**Reading passage:**
InPharm reports on how Boehringer Ingelheim have been found in breach of the ABPI’s Code of Conduct over the lack of a prominant statement as to where prescribing information can be found on its Pradaxa website.
The investigation follows a complaint from an anonymous GP alleging that the “for medical professionals only” section of the Pradaxa website was “not sufficiently rigorous to restrict access to health professionals only” and that because of this there was a clear intention from Boehringer Ingelheim “to facilitate the promotion of Pradaxa to the public”.
I’m sure I’m not the only one who’s been surprised by the amazing speed with which patients have learnt about Pradaxa. Perhaps it’s because of the growing use of the internet by seniors or health searches by their family/carers. Whatever the cause I think it’s not surprising that some Doctors are finding this challenging and it’s only set to become more commonplace especially when you compare the quality of the information most of them have so far received in black and white print with the rich online content:
Isn’t it about time we accept that if Patients want it and it’s on the open internet they’re going to find it? That pharma brands are going to reach them through publications in less regulated markets? Surely in 2012 there has to be a much more coordinated approach to publishing such important information?
Perhaps the regulators should stipulate that “for medical professionals only” content should only be made available via links from within accredited websites? I’d imagine the various online CPD validation services or accredited professional networks would make possible platforms for this distribution eg. Sermo, Doctors.net.uk, BMJ’s Doc2Doc, etc.
Perhaps it’s only once we see the ability to reach patients with medical professional data disappear from public visibility that the pharma brands will wake up to the enormous opportunity they have to provide much more effective tools to patients that can give them a much richer and healthier experiences?

**Instructions to follow:** Copy word for word the stretch of the post about the Pradaxa website from "InPharm reports on" through "its Pradaxa website.". The records are separate material and have no connection to the post about the Pradaxa website.

**Extracted records:**
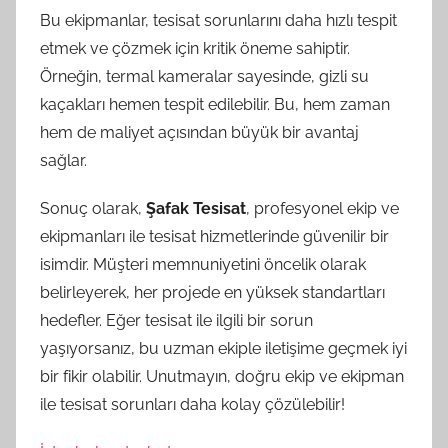
Bu ekipmanlar, tesisat sorunlarını daha hızlı tespit
etmek ve çözmek için kritik öneme sahiptir.
Örneğin, termal kameralar sayesinde, gizli su
kaçakları hemen tespit edilebilir. Bu, hem zaman
hem de maliyet açısından büyük bir avantaj
sağlar.
Sonuç olarak,
Şafak Tesisat
, profesyonel ekip ve
ekipmanları ile tesisat hizmetlerinde güvenilir bir
isimdir. Müşteri memnuniyetini öncelik olarak
belirleyerek, her projede en yüksek standartları
hedefler. Eğer tesisat ile ilgili bir sorun
yaşıyorsanız, bu uzman ekiple iletişime geçmek iyi
bir fikir olabilir. Unutmayın, doğru ekip ve ekipman
ile tesisat sorunları daha kolay çözülebilir!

**Task answer:**
InPharm reports on how Boehringer Ingelheim have been found in breach of the ABPI’s Code of Conduct over the lack of a prominant statement as to where prescribing information can be found on its Pradaxa website.